Let’s make a distinction here. It’s not the policies that govern these areas or even the evil “C” word, Compliance– that’s easy. Anyone can write these policies, purchase the tools, and gain “compliance”. I’m talking about the effectiveness of your operationalized cybersecurity. This means taking a hard look at the people, processes, and tools in place to execute the policy. Specifically, key Cybersecurity Performance Indicators (CPIs) which:
- Effectively communicate cybersecurity posture across the organization and up to the CIO and Board.
- Eliminate the need for manual data sources and reliance on the individuals who maintain and distribute them.

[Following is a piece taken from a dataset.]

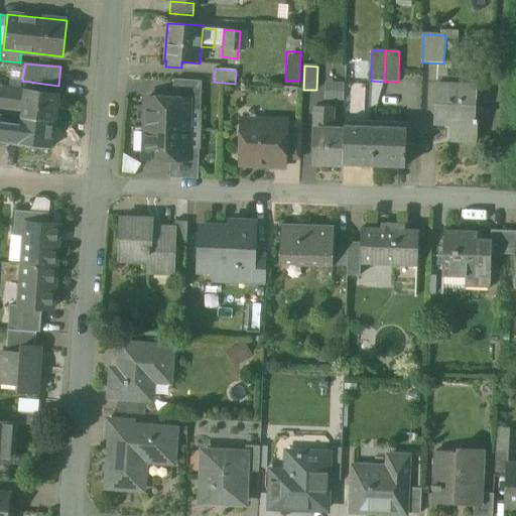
[(202,82),(173,80),(173,99),(189,99),(188,110),(201,110),(202,82)]
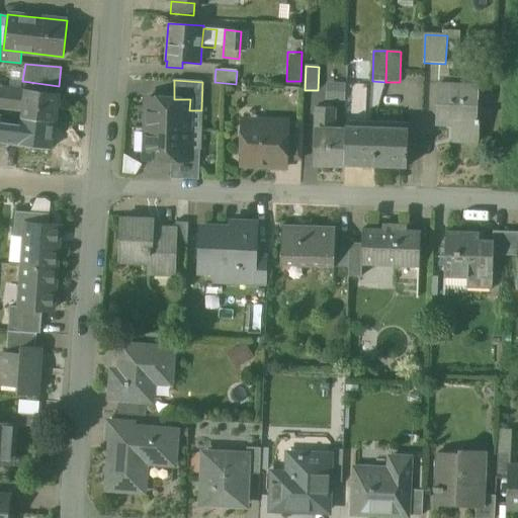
[(1,86),(0,85),(0,107),(21,110),(20,117),(21,117),(21,118),(55,122),(58,96),(24,92),(24,91),(1,88),(1,86)]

- Take advantage of your existing security investments.
- Baseline your organization and monitor effectiveness over time.
- Quickly identify what is working or needs to be fixed to increase performance.
- Inform your strategy and roadmap as your program grows in maturity.
- Keep you informed of the most important cybersecurity metrics across distributed teams and geographies.
- Align the organization with policies and promote a culture of risk management with incentive-based team competition.
Cybersecurity must be managed no differently from any of the aforementioned professional domains across the business (think Corporate Finance, Project Management, Sales, etc.) Each of these long-established disciplines contains its own universal method for answering the question, “how well are we doing?” Whereas in cybersecurity, we find that exact same question extremely difficult to answer and often fall back on answering a less insightful question, “What are we doing?”
Security leaders agree and want change. Of security leaders we spoke to, 74% said they see “significant value” in establishing, tracking, and communicating CPIs within their organization to measure cybersecurity effectiveness of teams, tools, and processes. Of course, this is easier said than done, and most leaders struggle to put this into practice. When we asked them to name their top three challenges to implementing enterprise-wide CPIs they said:
- Lack of automation / capability to automate
- Lack of qualified / available staff, we have no one to take this on
- Lack of funding, we can’t afford it
These are problems that must be addressed if we want to meaningfully improve the performance of our cybersecurity programs and reduce risk to the business. Thankfully, these are the exact challenges we’ve been fortunate enough to be working on at TDI. Our solution, the CnSight platform is purpose-built for measuring cyber performance and maturity, transforming an organization’s tools, goals, and assets into attributable CPIs and data-informed actions to manage risk. This automation removes traditional barriers (lack of budget, qualified staff, and time constraints) that prevent organizations from adopting meaningful cybersecurity metrics that inform and rapidly drive towards increasing levels of cyber program maturity.
Only by effectively managing performance do you fully understand risk
Cybersecurity has become an integral aspect of the business, customer experience, and our lives in general. It’s no longer acceptable to merely self-report status or massaged “metrics” that highlight the heroic activity of the security team. We need to demand more from ourselves and our profession. Let’s add the needed rigor to baseline and mature cybersecurity within our organizations, starting with the fundamentals, leveraging advances in automation to measure and monitor CPIs. The time is now to move away from the dark arts of cybersecurity by changing the conversation from one of “activity” to “achievement.”